1 System Design
We followed the structure of the starter code and kept the predefined interface. To summarize: • Index class implements the BSBI indexing algorithm
• Query class implements boolean conjunctive query processing algorithm
• BaseIndex defines the interface for writing/reading posting lists
• BasicIndex class writes uncompressed posting lists to/reads posting lists from disk • VBIndex writes/reads posting lists with variable byte encoding for gaps
• GammaIndex writes/reads posting lists with gamma encoding for gaps
There are also some helper classes, e.g.

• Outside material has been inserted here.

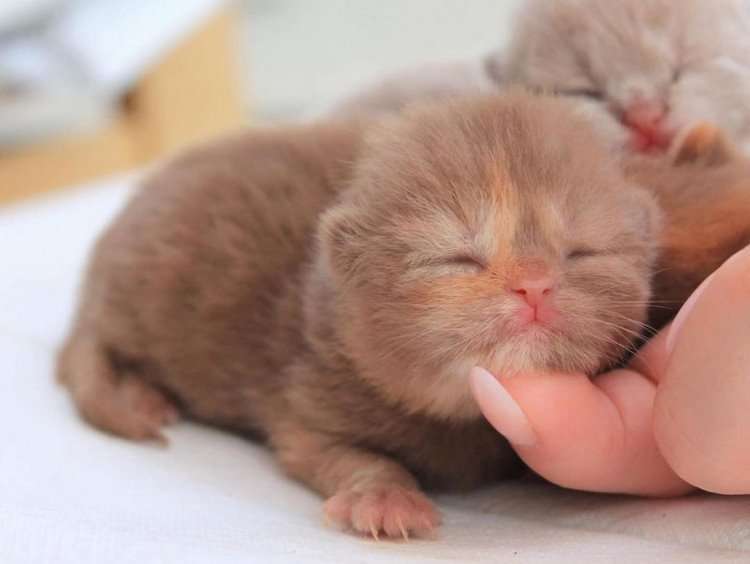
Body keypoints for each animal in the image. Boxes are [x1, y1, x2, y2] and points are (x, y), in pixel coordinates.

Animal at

ListLengthComparator which is used for sorting posting lists when processing the query.
Some key algorithm are explained in detail as follows.
1.1 Indexing Algorithm
Key steps in the indexing algorithm are: 1. Process blocks one by one:
(a) For each block, traverse each file and generate pairs
(b) After processing all files in the block, sort the pairs first by Term
ID then by Doc ID and organize pairs with the same Term ID into a posting list
(c) Create a file and store the posting lists with specified posting list writing algorithm
(d) Push the file into the merge queue
2. Merge blocks into a unified index:
(a) Pop two block files from the queue
(b) Merge the postings lists with the same Term ID (if possible) into a single one with standard merging algorithm
1
(c) Write merged posting lists into a merged file (d) Push the merged file into the merge queue
(e) Proceed until the size of queue is 1
3. Write supplemental information (Term to Term ID mapping, Doc Name to Doc ID mapping, posting list positions) out to files
The indexing algorithm guarantees that:
1. Term ID and Doc ID are always greater than 0 (so there’s no problem for γ encoding)
2. When indexing the blocks, only one block is loaded into memory at a time
3. When merging two blocks, the indexes are loaded in in a stream fashion. That is, for each index to merge, only a posting list is loaded at a time.